The company’s CEO, Ari Weinstein, is a repeat founder, having sold his last startup, iOS automation app Workflow, to Apple in 2017 alongside co-founder and CTO Konrad Kramer. This time, they’re joined by Kim Peverett, a 10-year Apple vet who was on stage at this year’s WWDC and previously oversaw product management for various teams, including Safari, Messages, FaceTime, and user privacy.
In their first interview since leaving Apple to start something new, the trio told me their focus is on bringing generative AI to the desktop in a way that “moves operating systems forward.” Although they don’t have a product to brag about yet, they are working on creating prototypes using a variety of large language models, including OpenAI’s GPT and Meta’s Llama 2. The ultimate goal, Weinstein said, is to recreate “the magic that I felt it when I used computers in the 80s and 90s.
“If you run an Apple II or an Atari, you get this basic console where you can write basic code as a user and program the computer to do what you want,” he explains. “Nowadays, it’s just the opposite. Everyone spends time in highly optimized operating systems with pieces of software designed to be very easy to use but not flexible.
“We believe that language models and artificial intelligence provide us with the ingredients to make a new kind of software.”
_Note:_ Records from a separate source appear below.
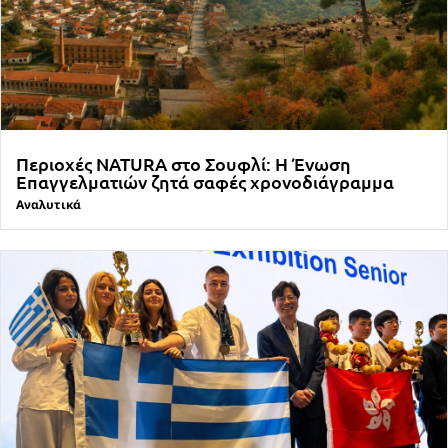
Περιοχές NATURA στο Σουφλί: Η Ένωση
Επαγγελματιών ζητά σαφές χρονοδιάγραμμα
Αναλυτικά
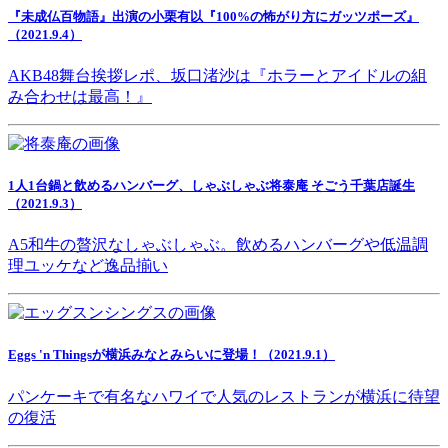
『未成仏百物語』出演の小栗有以『100%の怖がり方にガッツポーズ』
（2021.9.4）
AKB48舞台挨拶レポ、坂口渚沙は『ホラーとアイドルの組
み合わせは最高！』
1人1台鍋と飲めるハンバーグ、しゃぶしゃぶ将泰庵 そごう千葉店誕生
（2021.9.3）
A5和牛の贅沢なしゃぶしゃぶ。飲めるハンバーグや低温調
理ユッケなど逸品揃い
Eggs 'n Thingsが横浜みなとみらいに登場！（2021.9.1）
パンケーキで有名なハワイで人気のレストランが横浜に待望
の復活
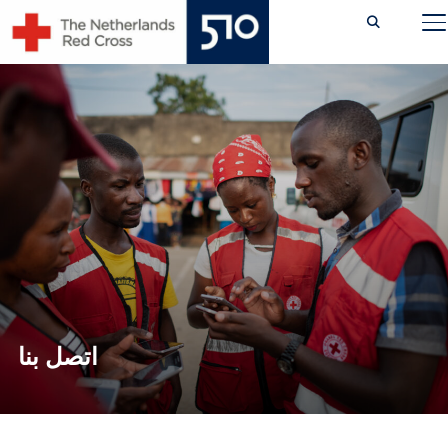
Ski
TOGGLE SIDEBAR & NAVIGATION
t
conten
اتصل بنا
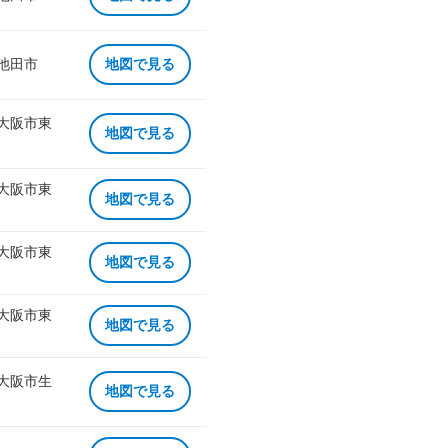
 池田市
地図で見る
 大阪市東
地図で見る
 大阪市東
地図で見る
 大阪市東
地図で見る
 大阪市東
地図で見る
 大阪市生
地図で見る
He offers an example: “Sometimes you have a browser window open with a schedule on it, and you just want to say, ‘Add this to my calendar,’ and somehow, there’s no way to do it… We think this language provides us with models.” And artificial intelligence is the ingredients to make a new kind of software that can unleash this fundamental computing power and make ordinary people able to use computers to actually solve their problems.
The team’s love of early PC nostalgia shines through Software applications website, which is literally Mac OS 8 running in a browser tab. Weinstein says they hope to hire up to 10 employees in the next year, including a designer and some machine learning experts. They’ve already raised $6.5 million in funding from OpenAI’s Altman, Figma CEO Dylan Field, and other notable Silicon Valley names.
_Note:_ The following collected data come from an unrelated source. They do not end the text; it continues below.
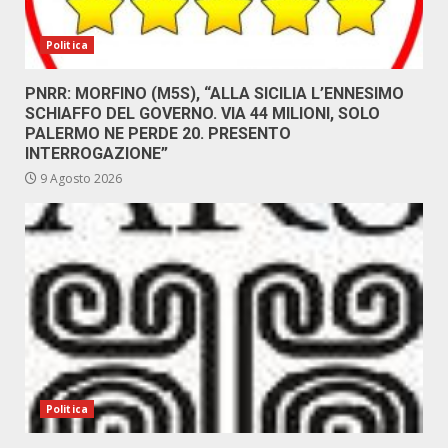
Politica
PNRR: MORFINO (M5S), “ALLA SICILIA L’ENNESIMO
SCHIAFFO DEL GOVERNO. VIA 44 MILIONI, SOLO
PALERMO NE PERDE 20. PRESENTO
INTERROGAZIONE”
9 Agosto 2026
Politica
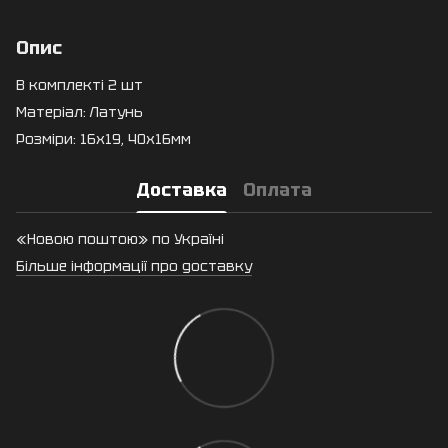
Опис
В комплекті 2 шт
Матеріал: Латунь
Розміри: 16х19, 40х16мм
Доставка
Оплата
«Новою поштою» по Україні
Більше інформації про доставку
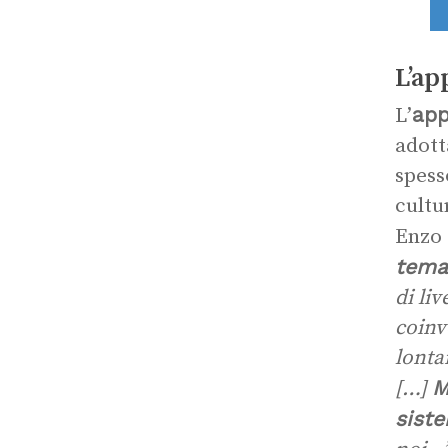
L’ap
app
L’
adott
spess
cultu
Enzo 
tema
di li
coinv
lonta
M
[…]
siste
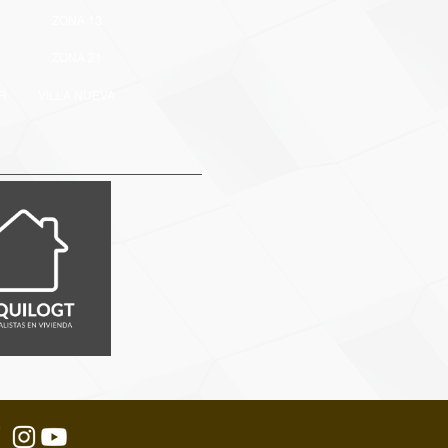
ZONA 13
ZONA 21
R
VILLA NUEVA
In a world where venture capital money is drying up and mass layoffs are happening across the tech world, raising that much before you even have a product is a remarkable achievement, although the success of the previous trio certainly helps. “I met Ari on Twitter when we were in high school,” Leefield says. “He is one of the most talented people I know, and I will support anything he does.”
Apple doesn’t buy startups very often, and when it does, they rarely survive as distinct products like Weinstein’s latest venture. Shortly after purchasing Workflow, it was renamed into the Shortcuts app, which comes pre-installed on iPhone and Mac devices. If you have an iPhone 15, you can use Shortcuts to create all kinds of use cases for the new action button on the side of the device, such as controlling your home’s smart lights or triggering an action in a third-party app.
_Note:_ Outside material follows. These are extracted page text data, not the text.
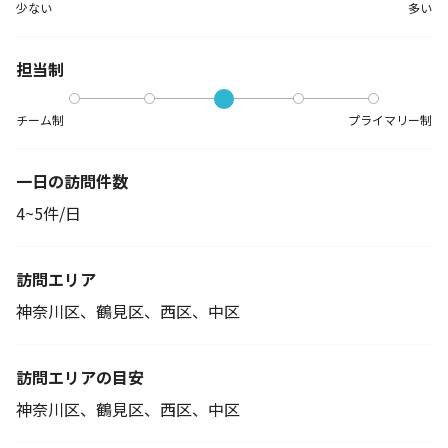
少ない
多い
担当制
チーム制
プライマリー制
一日の訪問件数
4~5件/日
訪問エリア
神奈川区、鶴見区、西区、中区
訪問エリアの目安
神奈川区、鶴見区、西区、中区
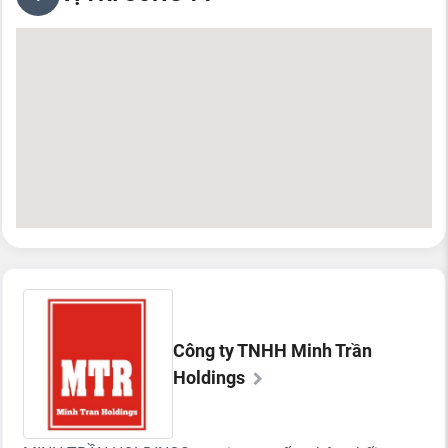
Công ty TNHH Minh Trần
Holdings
Given that Apple appears to have faltered in the generative AI race, the natural question is whether Weinstein, Kramer and Peverett felt they needed to leave the company to build what they are working on now.
When I ask him, Weinstein refutes this idea: “We started this company because we’re really excited about what’s happening in generative AI right now, because we’re excited about working together again, and because we love the open creative environment to begin with.” Meanwhile, Peverett adds that Apple’s in-person work policy became unhelpful after moving away from Cupertino during the pandemic.
While a few startups like Rewind are building custom desktop AI systems, none seem to have as broad a vision as that of software applications, suggesting they have an open path at the moment. And with most consumer software companies primarily designing for mobile devices these days, it’s refreshing to see a team focusing on Macs instead.
“The average interaction on mobile is measured in seconds, and the average interaction on desktop is measured in minutes or hours,” Weinstein says. “So saving people time on the desktop is exciting for us.”